The Importance of Transactional Emails for Small Business
Thursday is guest post day here at Duct Tape Marketing and today’s guest is Willie Pena – Enjoy!
The open rate for transactional emails far exceeds that of any other type of email, whether it is newsletters or bulk marketing mail. Once just a sparse, utilitarian messaging that conveyed the bare bones details of a business transaction, transactional emails are now multi-purpose missiles that impact a company’s reputation, revenue, research and audience retention. They do this without being intrusive or unwanted.
The most effective and profitable transactional emails include shipping confirmations, order confirmations and approvals for return of merchandise (or exchange). Mastering the art of the transactional email is possible, if small business professionals follow the tips below from Easy SMTP.
Best Practices When Sending Transactional Emails
While the aim is to use the transactional email to gain customer trust and additional patronage, that mission cannot be too overt or aggressive.

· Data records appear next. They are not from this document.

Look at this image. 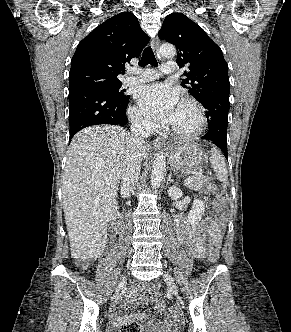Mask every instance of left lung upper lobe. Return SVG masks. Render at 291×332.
I'll use <instances>...</instances> for the list:
<instances>
[{"instance_id":"left-lung-upper-lobe-1","label":"left lung upper lobe","mask_w":291,"mask_h":332,"mask_svg":"<svg viewBox=\"0 0 291 332\" xmlns=\"http://www.w3.org/2000/svg\"><path fill=\"white\" fill-rule=\"evenodd\" d=\"M159 37L178 49L177 63L188 66L181 86L201 104L212 97L229 98L228 64L221 48L205 31L182 13L169 14L158 33Z\"/></svg>"}]
</instances>
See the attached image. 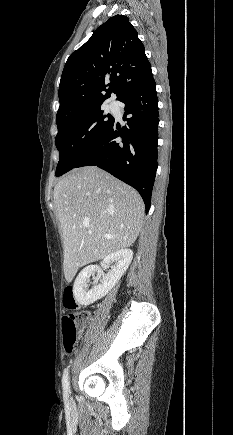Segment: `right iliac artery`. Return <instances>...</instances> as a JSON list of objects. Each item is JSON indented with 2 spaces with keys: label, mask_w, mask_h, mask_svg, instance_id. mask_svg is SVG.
Listing matches in <instances>:
<instances>
[{
  "label": "right iliac artery",
  "mask_w": 233,
  "mask_h": 435,
  "mask_svg": "<svg viewBox=\"0 0 233 435\" xmlns=\"http://www.w3.org/2000/svg\"><path fill=\"white\" fill-rule=\"evenodd\" d=\"M62 387L64 396L68 397L70 394V387H69V380H68V368L64 370L63 377H62Z\"/></svg>",
  "instance_id": "right-iliac-artery-1"
}]
</instances>
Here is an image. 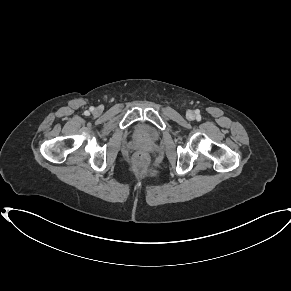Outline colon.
I'll return each mask as SVG.
<instances>
[{"label":"colon","mask_w":291,"mask_h":291,"mask_svg":"<svg viewBox=\"0 0 291 291\" xmlns=\"http://www.w3.org/2000/svg\"><path fill=\"white\" fill-rule=\"evenodd\" d=\"M136 162L139 164L145 163L146 162V155L144 153L137 154Z\"/></svg>","instance_id":"1"}]
</instances>
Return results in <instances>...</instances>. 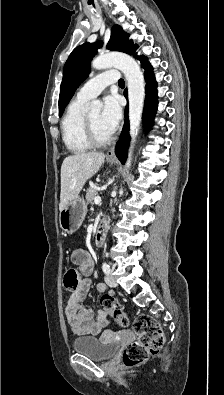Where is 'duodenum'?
Masks as SVG:
<instances>
[{
  "label": "duodenum",
  "mask_w": 224,
  "mask_h": 395,
  "mask_svg": "<svg viewBox=\"0 0 224 395\" xmlns=\"http://www.w3.org/2000/svg\"><path fill=\"white\" fill-rule=\"evenodd\" d=\"M109 227V221L104 219L98 226L96 234L94 236V245L100 247L105 243L106 235Z\"/></svg>",
  "instance_id": "duodenum-1"
}]
</instances>
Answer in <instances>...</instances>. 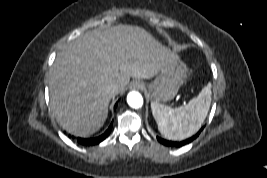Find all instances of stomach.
<instances>
[{
	"instance_id": "obj_1",
	"label": "stomach",
	"mask_w": 267,
	"mask_h": 178,
	"mask_svg": "<svg viewBox=\"0 0 267 178\" xmlns=\"http://www.w3.org/2000/svg\"><path fill=\"white\" fill-rule=\"evenodd\" d=\"M187 71L186 64L178 56L171 59L153 81L145 84L150 100L157 103L172 100L183 84Z\"/></svg>"
}]
</instances>
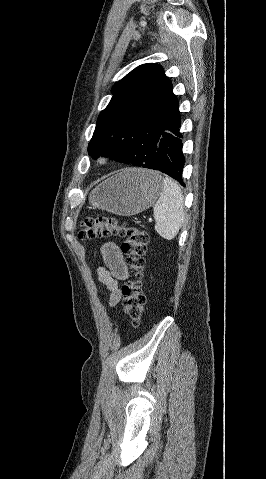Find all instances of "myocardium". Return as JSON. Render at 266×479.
Here are the masks:
<instances>
[{
  "label": "myocardium",
  "instance_id": "myocardium-1",
  "mask_svg": "<svg viewBox=\"0 0 266 479\" xmlns=\"http://www.w3.org/2000/svg\"><path fill=\"white\" fill-rule=\"evenodd\" d=\"M95 161L99 165H105L109 161V155L107 152H100L95 156Z\"/></svg>",
  "mask_w": 266,
  "mask_h": 479
}]
</instances>
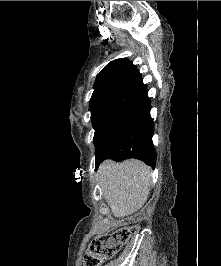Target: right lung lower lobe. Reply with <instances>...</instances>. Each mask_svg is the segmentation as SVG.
<instances>
[{"instance_id": "right-lung-lower-lobe-1", "label": "right lung lower lobe", "mask_w": 221, "mask_h": 266, "mask_svg": "<svg viewBox=\"0 0 221 266\" xmlns=\"http://www.w3.org/2000/svg\"><path fill=\"white\" fill-rule=\"evenodd\" d=\"M150 108V99L144 87L96 150V168L108 158L118 162L136 158L152 168L155 167L156 152L152 143L154 124L150 116Z\"/></svg>"}]
</instances>
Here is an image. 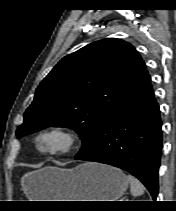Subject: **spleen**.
Segmentation results:
<instances>
[{"instance_id":"spleen-1","label":"spleen","mask_w":176,"mask_h":211,"mask_svg":"<svg viewBox=\"0 0 176 211\" xmlns=\"http://www.w3.org/2000/svg\"><path fill=\"white\" fill-rule=\"evenodd\" d=\"M126 178L130 183V191L133 196H140L144 193V187L138 179L131 175H127Z\"/></svg>"}]
</instances>
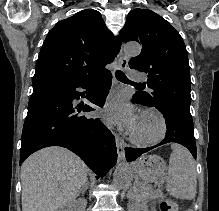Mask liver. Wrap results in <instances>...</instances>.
Instances as JSON below:
<instances>
[{
    "mask_svg": "<svg viewBox=\"0 0 219 211\" xmlns=\"http://www.w3.org/2000/svg\"><path fill=\"white\" fill-rule=\"evenodd\" d=\"M88 167L66 147H44L21 165L22 211H59L85 187Z\"/></svg>",
    "mask_w": 219,
    "mask_h": 211,
    "instance_id": "1",
    "label": "liver"
}]
</instances>
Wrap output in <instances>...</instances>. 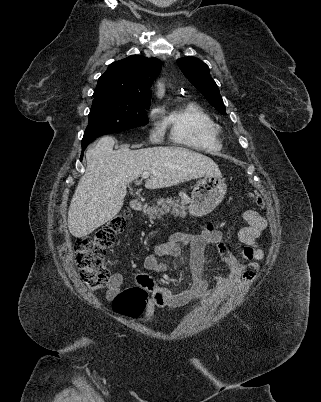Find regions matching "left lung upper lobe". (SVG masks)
I'll return each instance as SVG.
<instances>
[{
    "label": "left lung upper lobe",
    "mask_w": 321,
    "mask_h": 402,
    "mask_svg": "<svg viewBox=\"0 0 321 402\" xmlns=\"http://www.w3.org/2000/svg\"><path fill=\"white\" fill-rule=\"evenodd\" d=\"M177 64L185 77L203 94L207 101L221 114H226L219 89L212 79L208 65L194 57H184Z\"/></svg>",
    "instance_id": "left-lung-upper-lobe-1"
}]
</instances>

- Cite the transaction in the subject line of the email. Provide the necessary facts about the transaction in the body of the email in the most prominent and thorough way possible, using text, images and links.
- Create a professional look by using the company name in the sender field and including a header with the official company logo and colors.
- Use HTML instead of plain text to create a more exciting and engaging email.
- Include colorful promotional content beneath the pertinent transactional data or in a sidebar. This can include purchase suggestions, a list of products related to what has been purchased already, coupons, a widget of popular products or sales ads.
- Provide links to company services, especially support and account services, in additional to product links.
- Limit marketing to 25 percent of the email.
- Express appreciation or gratitude for the customer.
- Customize the email and the promotions, showing awareness of the customer’s buying and browsing patterns.
- Use software to track the effectiveness of transactional emails and experiment with design and content if emails are not inciting clicks or additional customer action.
What to Avoid When Preparing Transactional Emails
Transactional emails can easily become spam if any of the following are included.
- Exaggerations about products, services or price cuts in order to gain a sale or prospect.
- Having generic promotional content that offers one customer the same sales and product recommendation as every other customer.
- Insufficient transactional data, such as missing prices, lack of product description, no shipping estimate or a missing toll-free number so that customers can ask questions about their transaction.
- A convoluted layout that is confusing, overwhelming and aesthetically repulsive.
- Using half the email for marketing.
- Putting a sales reference like “30 percent off” in the subject line of the email.
Benefits of Using Transactional Emails
- Builds Customer Trust – Customers feel safe with a company that provides useful information at every step of a business transaction. Transactional emails empower the customer and alleviate questions and concerns. This, in turns, fosters respect, confidence and trust for a company.
- Increases Customer Engagement – The customized one-on-one approach of transactional emails makes a customer feel special and invites interaction. This interaction might lead to higher survey participation or social media engagement.
- Additional Sales – When customers see photos and descriptions of their recent purchase alongside ads for similar products or related products that can incite a desire to purchase more goods or remind them of something they meant to buy but didn’t. Customers might also elect to browse the company website again, creating mental wish lists for future purchases.
- Brand Recognition – For new customers, seeing brand elements when they complete one transaction may not cause them to remember the company in the future. However, when an order confirmation arrives with a signature brand logo, and then a shipping notice arrives later with the same logo, and a warranty message arrives, presenting the logo an additional time, suddenly the customer is very conscious of the brand and likely to think of the company when shopping later or when talking to a friend about the purchase.